* BEGIN Text block *
Some companies may demand employees buy personal devices for work use, that's unpleasant and possibly illegal. Many do not.

Those that do not often give people the option to use approved personal devices if they prefer them to work provided ones.

If people choose to do that without understanding what they are doing, that is unfortunate. In an ideal world it wouldn't happen, but it does actually happen.

The best thing to do is:

a) Have backups of your important stuff

b) Have a mindset where you can accept things goind weirdly in systems you don't understand.

c) Have a mindset that you accept the more technical and complex the systems involved in your life are, the more this sort of thing is going to happen.


My position is simple, and I don't think I have been inconsistent with it anywhere in this discussion.

1. If it is the employee's device, then everything belongs to the employee by default.

2. If the employer wants to allow access to certain company facilities or data using that device, then it is the employer's responsibility to ensure that such access complies with any necessary policies, without affecting anything that is none of the company's business.

3. If the employer can not or will not do this, then they should not provide the access in the first place.

4. They always have the option of providing suitable company hardware to the employee with whatever restrictions may be necessary to comply with their policies, at their own expense.

5. Arguments about how the company allowed but didn't require access, the employee consented, etc. are very weak here. Most employees would not be aware of the implications of such policies, and in many workplaces there is a fine line between what is required and what is not required (but if you don't do it we'll penalise/fire you). You're just leaving room for the employer (with its expert system administrators and retained lawyers and heavyweight HR leverage and much greater financial resources) to trample on the employee while wriggling out of any consequences.

> The best thing to do is:

> a) Have backups of your important stuff

> b) Have a mindset where you can accept things goind weirdly in systems you don't understand.

> c) Have a mindset that you accept the more technical and complex the systems involved in your life are, the more this sort of thing is going to happen.

I wonder if you'd feel the same way if, say, your identity was stolen because your home network was compromised by a zero-day exploit in whatever browser you are using to read Hacker News and a data-stealing worm sneaked in. I'm sure you're aware of the theoretical risk of that happening, and you chose to connect to the Internet anyway, so I guess you've accepted the consequences, and anything bad that happens will be your fault rather than the malicious attacker's.


I most strongly disagree with 2. and 3.

The person who wants the end result gets to agree to the other person's policies.

If your employer wants your device to have email then they get to agree to your policies about your phone. [Edit: except for the big point that this is impossible with current iPhones and Exchange servers].

If you want your phone to have access to your ecompany email then you get to agree to their policies.

I wonder if you'd feel the same way if, say, your identity was stolen because your home network was compromised by a zero-day exploit in whatever browser you are using to read Hacker News and a data-stealing worm sneaked in. I'm sure you're aware of the theoretical risk of that happening, and you chose to connect to the Internet anyway, so I guess you've accepted the consequences, and anything bad that happens will be your fault rather than the malicious attacker's.

My response: Oh shit, now I have to deal with identity theft.

Your response: Let's legislate to forbid providing internet browsers unless the browser provider and ISP can guarantee this can't possibly happen because it's not reasonable for me to audit their code. Let's legislate websites to forbid access unless they can guarantee this can't happen. How could they be allowed to let me on their website without forcing me to consult expert legal advice and have big neon sign warnings about what an accident on their website might do to my computer?!
* END Text block *
* Task list
(a) In the discussion of personal devices at work, why does point 5 call arguments about employee consent weak? Answer in one to three sentences.
(b) Continue the discussion of personal devices at work from its last sentence.
The data that comes after this point is not needed.
* BEGIN Supplied material *
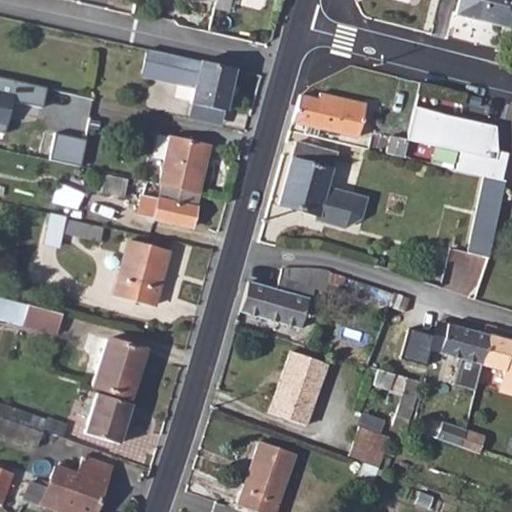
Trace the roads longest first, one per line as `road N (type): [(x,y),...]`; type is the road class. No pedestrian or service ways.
road 1 (residential): [(301,29),(157,511)]
road 2 (residential): [(511,77),(301,29)]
* END Supplied material *
* Responses for each task
(a) Point 5 calls them weak because most employees would not understand what such policies imply. In many workplaces, the line between what is required and what is optional is thin, since refusing something "not required" can still bring penalties or firing.

(b)
> The person who wants the end result gets to agree to the other person's policies.

And in this case, does it sound like the victim made an informed decision that she wanted this end result?

> My response: Oh shit, now I have to deal with identity theft.

I take it you've never actually been on the wrong side of this one, then. I don't believe anyone who has would be so cavalier about it. And yes, I have. It's one of the reasons I'm so adamant in discussions like this that (a) sensitive data must be properly protected, and (b) systems should not be designed so that they can seriously damage an individual without adequate safeguards.

> Your response:

Find perp. Do very unpleasant things to him. Ensure that victim does not suffer any more than necessary due to perp's actions.


Nonsense. There is absolutely nothing diligent about having an ability to wipe someone's personal data that has no connection to your business, under any circumstances.

There is no clear cut destinction, on an iPhone. It's not about dilligence, but practicality - there is no other way to wipe an iPhone but "completely" or "not at all".

Firstly, this is a complete straw man: protecting company secrets from the company mail server does not in any way require deletion of personal data on a personal phone.

The phone does not make that distinction. It is not possible to remotely wipe half an iPhone.

Basically, your entire counter-argument is a non-argument. Nothing you have said in any way justifies a company having the power to interfere with your personal data

There is no distinction on an iPhone. It does not make a distinction. Personal data is not kept separately. Company data is not kept separately. There are no divisors. There is no restriction. No sandboxing, no virtual machines. The distinction you keep making between "personal data" and "company data" is in your mind not in the iPhone data store. The iPhone data store is binary data stored in a nonsentient device which has no person itself and no understanding of personhood. There is no distinction between personal and company data in iOS. Email on an iPhone is just another app which does not distinguish personal from company messages. Your personal inbox and your exchange inbox can be merged into one unified inbox on an iPhone because an iPhone does not make a distinction between personal and work data. You can have a personal Exchange email account.


> It's not about dilligence, but practicality - there is no other way to wipe an iPhone but "completely" or "not at all".

Not being able to do something properly is not an excuse for doing it badly and causing serious damage to someone as a result.

In this case, if an employer cannot (a) allow an employee iPhone to connect to their mail store and (b) secure their own data appropriately without also (c) compromising the employee's, then they should not permit that access in the first place. They should provide the employee with a dedicated device, at company expense, over which the company can have whatever control it requires.


That sounds like it makes life better for everybody. People who would rather use iPhones for corp mail than 3-year-old Blackberries, and who accept that the tradeoff for using them is potential "nuke from orbit", can't... so you can avoid having to think about whether to give your IT department that power. Everybody wins!


It is obvious from the fact that we are discussing the original article at all that this issue is more complicated than you make out.

I already addressed the underlying issue you raise in my original reply; it was point #1. Perhaps you would care to further the debate by replying there, instead of resorting to sarcasm and mockery?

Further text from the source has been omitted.